TELL EVERYTHING by Sally Cooper (Dundurn), 216 pages, $21.99 cloth. Rating: NNNN
Tell Everything tells us everything – in selected, suspenseful, breathless segments – that makes going to work, falling asleep or getting off the subway at the right stop nearly impossible.
Pauline works a crap job in a small town, while her boyfriend, Alex, interns at a hospital. She enjoys being cut off, having few friends and spending a lot of time making curious art, writing rough drafts and watching talk shows.
When Pauline buys a newspaper one day, she’s confronted by a past trauma. A mug shot on page one shows Ramona, suspected of murdering her husband and accused of sexually abusing teen girls with her husband for years. Pauline knows she’ll likely be called to testify, but keeps that from Alex and the police.

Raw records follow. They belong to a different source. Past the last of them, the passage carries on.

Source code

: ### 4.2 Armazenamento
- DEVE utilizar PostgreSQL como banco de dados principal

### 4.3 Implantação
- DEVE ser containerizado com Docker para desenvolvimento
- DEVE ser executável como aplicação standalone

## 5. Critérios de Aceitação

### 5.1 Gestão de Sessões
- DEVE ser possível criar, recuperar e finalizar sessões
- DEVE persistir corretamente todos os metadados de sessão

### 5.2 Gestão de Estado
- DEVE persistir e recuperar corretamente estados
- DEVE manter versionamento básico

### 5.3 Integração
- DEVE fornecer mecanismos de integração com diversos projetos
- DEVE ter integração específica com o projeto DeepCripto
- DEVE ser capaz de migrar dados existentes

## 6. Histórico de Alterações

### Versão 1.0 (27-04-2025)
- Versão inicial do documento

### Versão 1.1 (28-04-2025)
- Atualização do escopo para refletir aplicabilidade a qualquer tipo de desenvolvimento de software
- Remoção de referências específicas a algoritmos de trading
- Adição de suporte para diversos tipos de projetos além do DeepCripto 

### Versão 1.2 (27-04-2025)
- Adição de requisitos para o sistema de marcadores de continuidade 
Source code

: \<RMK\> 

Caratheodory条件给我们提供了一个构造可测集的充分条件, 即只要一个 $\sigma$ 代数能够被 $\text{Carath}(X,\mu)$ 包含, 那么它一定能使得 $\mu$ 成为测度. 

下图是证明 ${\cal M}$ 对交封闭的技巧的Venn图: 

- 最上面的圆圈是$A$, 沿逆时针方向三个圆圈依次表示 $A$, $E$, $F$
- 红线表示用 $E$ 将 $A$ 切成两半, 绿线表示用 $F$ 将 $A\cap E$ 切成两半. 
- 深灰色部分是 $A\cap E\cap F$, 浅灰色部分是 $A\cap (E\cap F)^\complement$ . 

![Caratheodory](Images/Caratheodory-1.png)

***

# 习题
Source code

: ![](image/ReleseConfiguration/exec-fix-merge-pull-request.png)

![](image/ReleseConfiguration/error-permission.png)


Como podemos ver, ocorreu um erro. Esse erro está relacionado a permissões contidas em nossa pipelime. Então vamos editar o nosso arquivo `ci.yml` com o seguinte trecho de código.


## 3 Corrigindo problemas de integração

The trial is a sensational train wreck, and comparisons to Bernardo/Homolka are inevitable, though there are specific differences. A thinly disguised aggravating female journalist is captured so well, those who recognize the parody will laugh out loud.
Cooper unveils Pauline’s tragic story without giving in to a melodramatic victim narrative. Everything about the relationship between Pauline, Ramona and her husband is a blur. Who’s to blame? Who takes things too far?
Cooper examines the uncertainty experienced by teen girls in relation to sex, power and the need for love and clarity when parents aren’t present at critical moments. She lets us in so far that we question the moral certainties we ourselves held dear on page one.
Tell Everything is a tremendous accomplishment from a writer with a gift for complex character development, agonizing suspense and the occasional lyrical gem of a sentence.
Read it even if you’re creeped out by the subject. In fact, that’s probably the best reason to dive in.